Die Tabelle zeigt die Rockets an dritter Stelle nach einem Spiel. Arosa steht achtmal geführt, hat aber noch kein Spiel absolviert — die Auswertung bezieht sich also auf die Position vor dem Match. Die Gastgeber hatten am 17. September noch 5:4 gegen Basel gewonnen, danach folgten sieben Niederlagen in Folge. Arosa spielte am 11. September 3:5 gegen Thurgau und verlor bisher vier von fünf Partien.
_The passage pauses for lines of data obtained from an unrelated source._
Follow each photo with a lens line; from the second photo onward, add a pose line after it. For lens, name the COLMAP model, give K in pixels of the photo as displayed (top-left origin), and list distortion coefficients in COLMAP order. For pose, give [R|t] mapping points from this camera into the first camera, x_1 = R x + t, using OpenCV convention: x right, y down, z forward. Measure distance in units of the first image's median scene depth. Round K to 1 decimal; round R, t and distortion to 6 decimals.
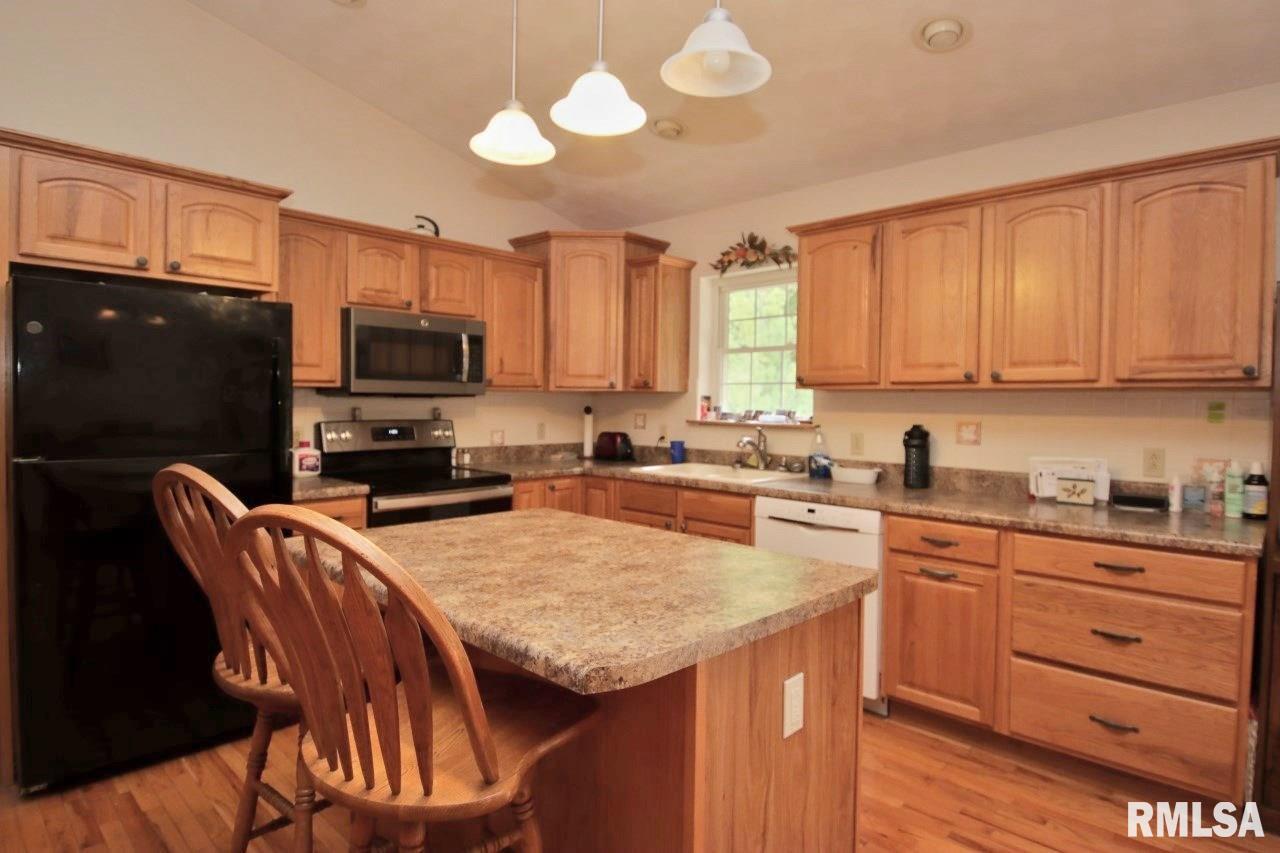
lens RADIAL K [[697.0, 0, 640.5], [0, 697.0, 417.4], [0, 0, 1]] dist [0.002033, -0.006529]
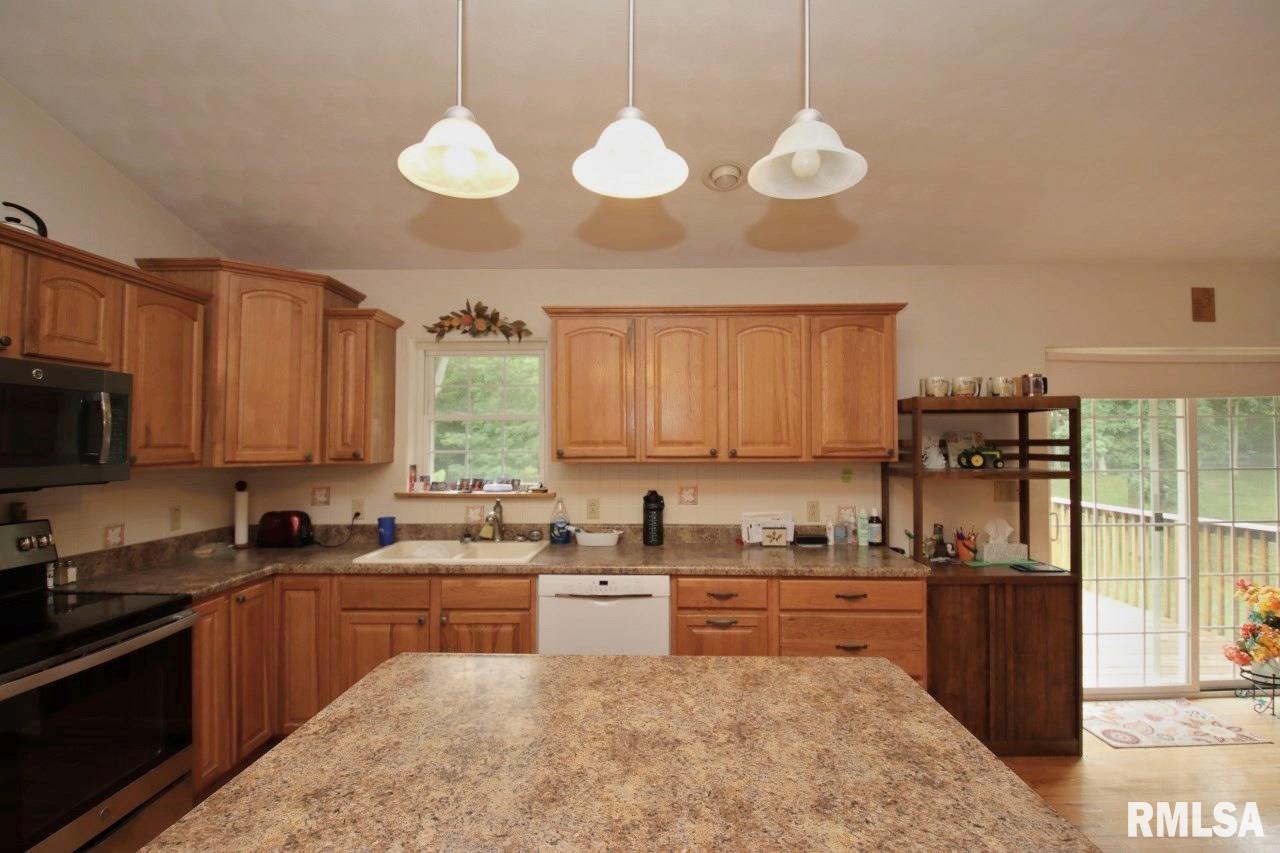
lens RADIAL K [[593.4, 0, 640.0], [0, 593.4, 427.9], [0, 0, 1]] dist [0.014291, -0.022827]
pose [[0.736842, 0.004286, 0.676052, -0.301162], [0.024908, 0.999129, -0.033482, -0.063595], [-0.675606, 0.041510, 0.736093, 0.284170]]
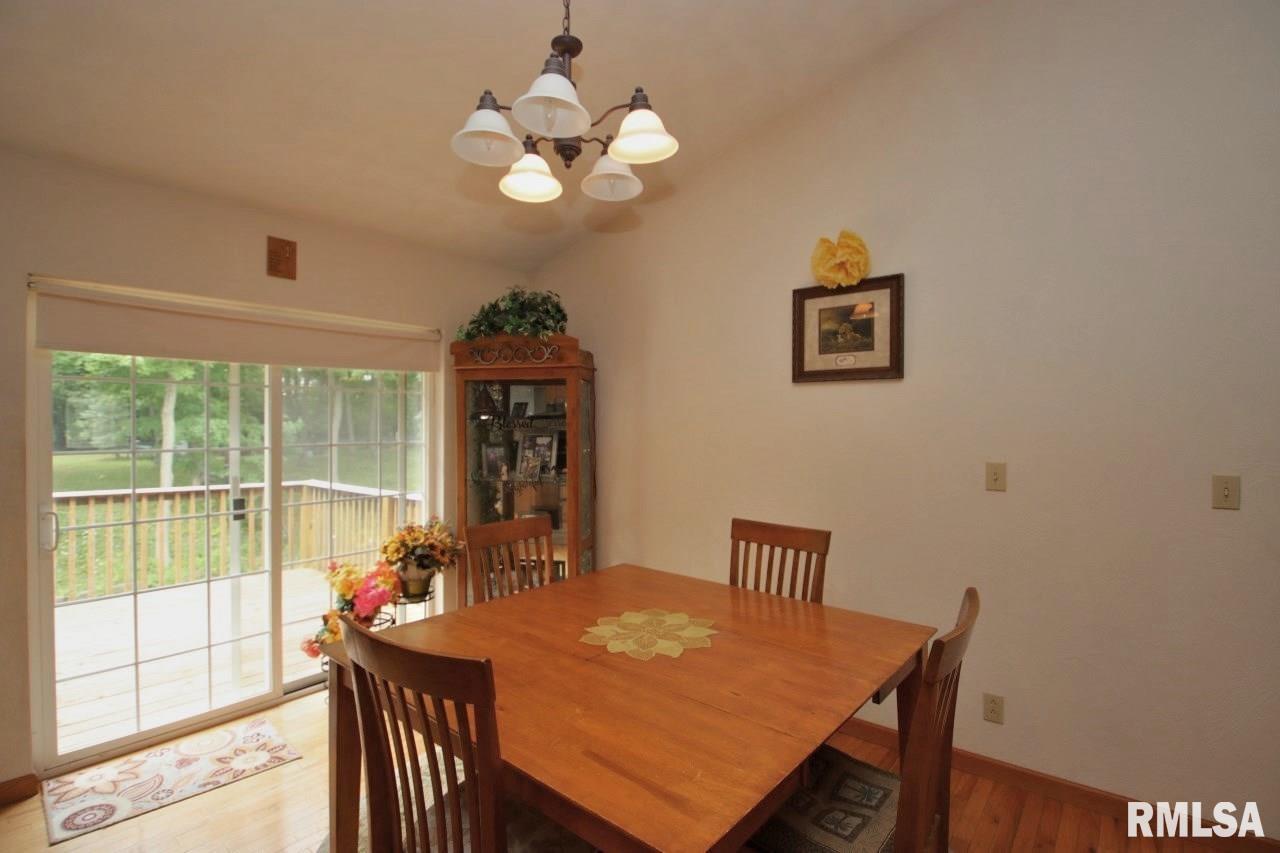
lens RADIAL K [[593.4, 0, 638.0], [0, 593.4, 423.3], [0, 0, 1]] dist [0.014291, -0.022827]
pose [[-0.074779, -0.008591, 0.997163, 0.173586], [0.022727, 0.999688, 0.010318, -0.032074], [-0.996941, 0.023434, -0.074561, -0.109014]]
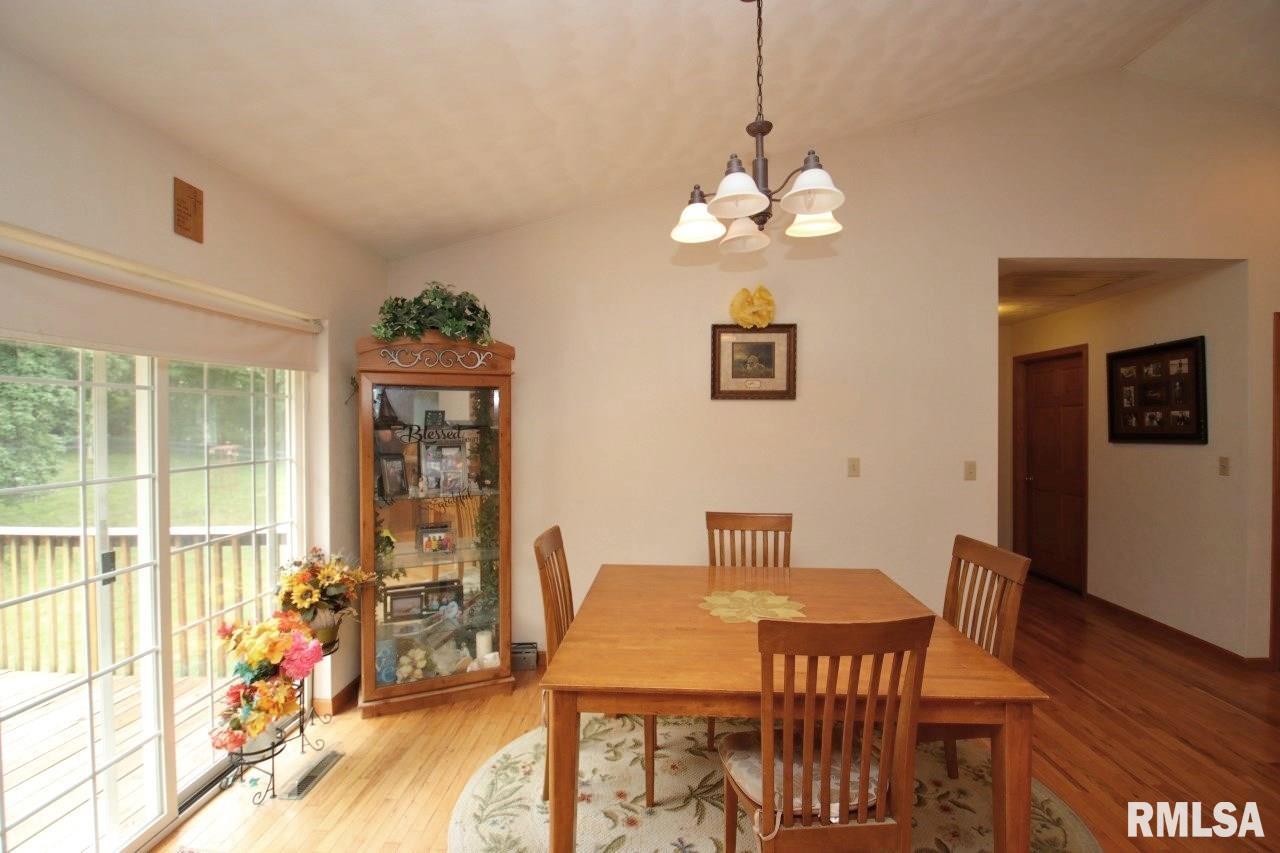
lens RADIAL K [[593.4, 0, 629.0], [0, 593.4, 427.7], [0, 0, 1]] dist [0.014291, -0.022827]
pose [[-0.656599, -0.016868, 0.754051, 0.314029], [0.013398, 0.999331, 0.034021, -0.065778], [-0.754121, 0.032441, -0.655934, 0.439238]]
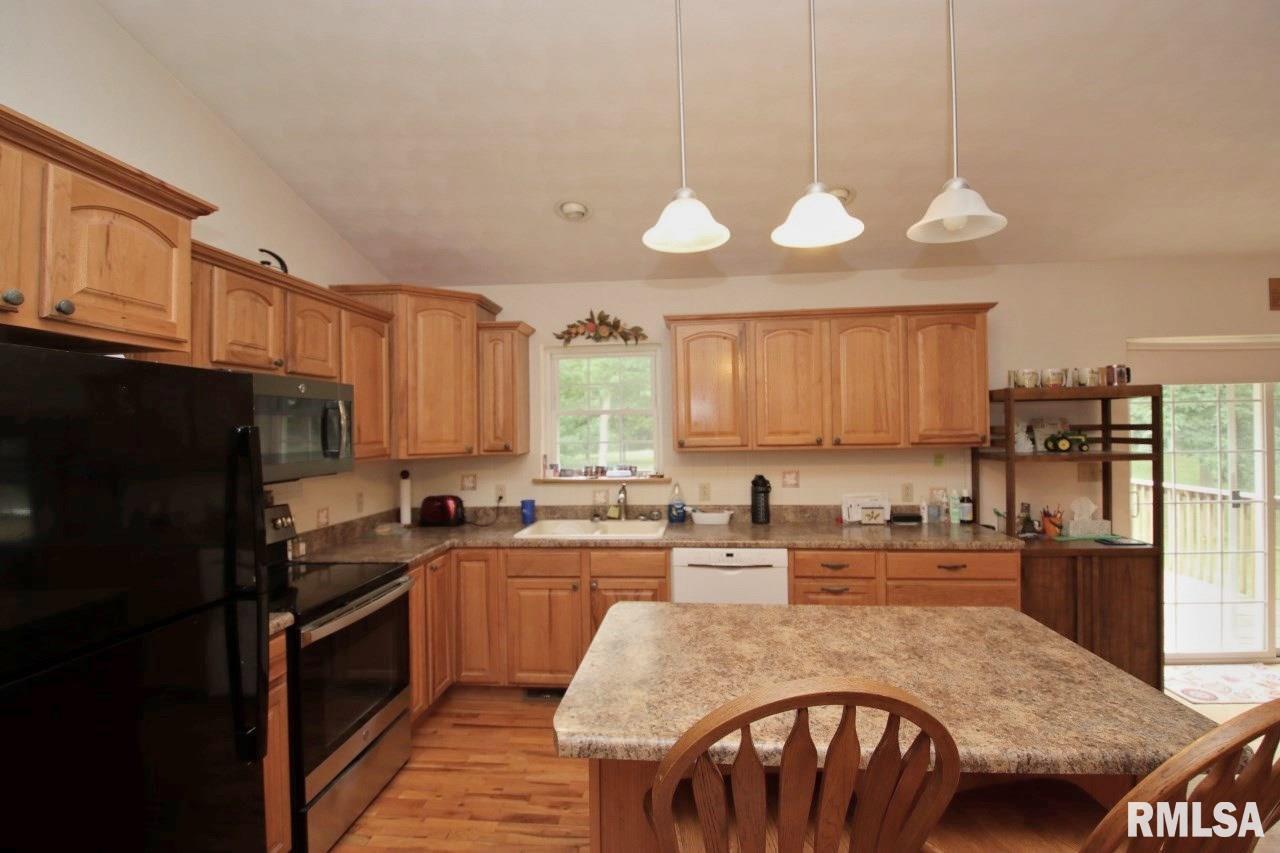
lens RADIAL K [[593.4, 0, 640.1], [0, 593.4, 425.0], [0, 0, 1]] dist [0.014291, -0.022827]
pose [[0.781913, -0.021275, 0.623024, -0.488582], [0.039882, 0.999077, -0.015937, -0.077042], [-0.622110, 0.037309, 0.782040, 0.268747]]
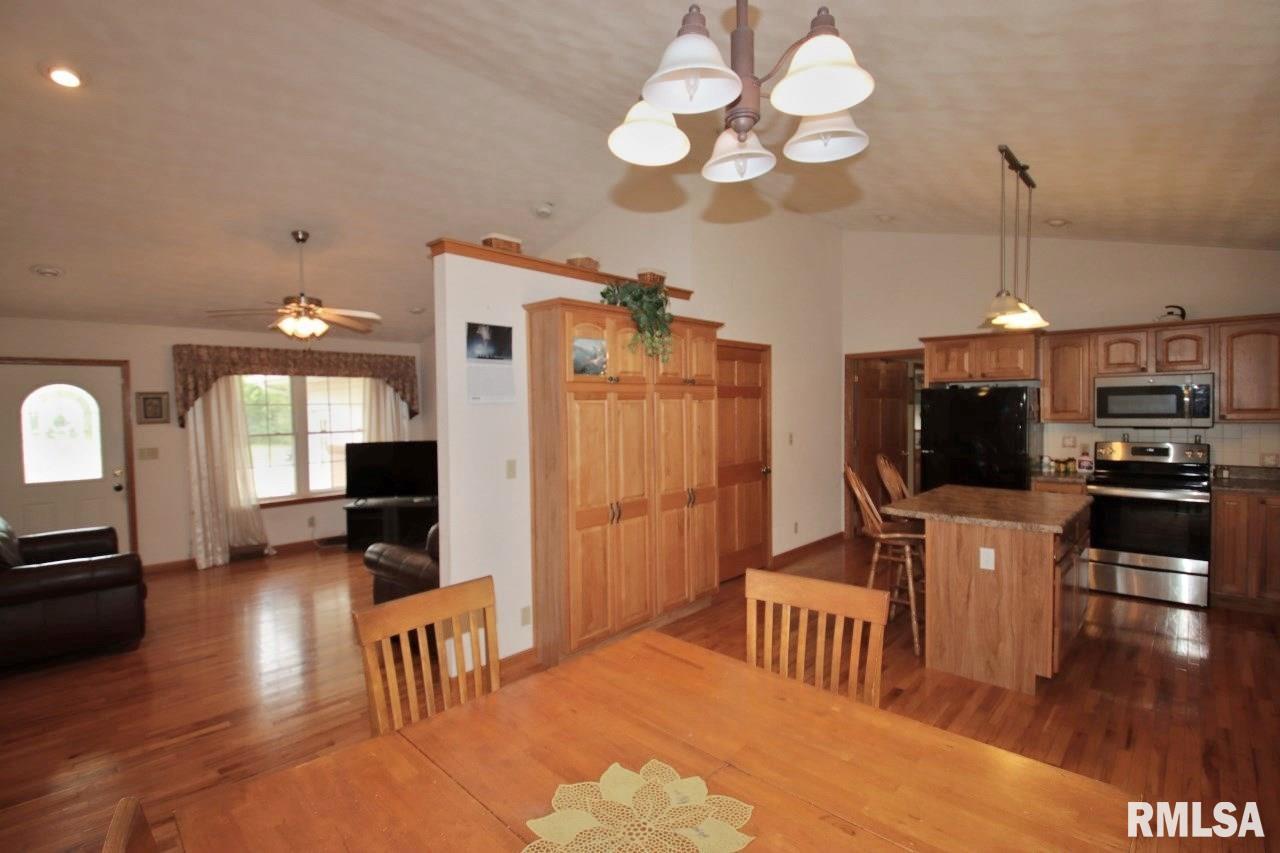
lens RADIAL K [[593.4, 0, 642.9], [0, 593.4, 422.9], [0, 0, 1]] dist [0.014291, -0.022827]
pose [[0.014451, 0.015143, -0.999781, 1.121909], [-0.006658, 0.999865, 0.015048, -0.061977], [0.999873, 0.006439, 0.014550, -0.165383]]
Interessant wird es, wenn man betrachtet, wie die Rockets ihre Ergebnisse zusammensetzen. Vier Tore fielen, zwei gingen an Arosa. Das bedeutet nicht automatisch Dominanz — es zeigt nur, dass die Gastgeber in der Offensive klarer waren. Nebenbei fiel auf, dass beide Teams in den letzten Spielen kaum Defensive zeigten. Bei acht Toren im Schnitt pro Spiel pro Mannschaft ist das kein Zufall.
Der Sieg bedeutet für die Rockets, dass sie ihren Platz in der Tabelle verteidigen können. Arosa muss sich noch aufstellen — ein Spiel fehlt noch in der Auswertung. Die Differenz von zwei Toren ist nicht viel, aber sie reicht. Und dann steht fest: Die Rockets brauchen keine Punkte dringend, sie haben sie bereits.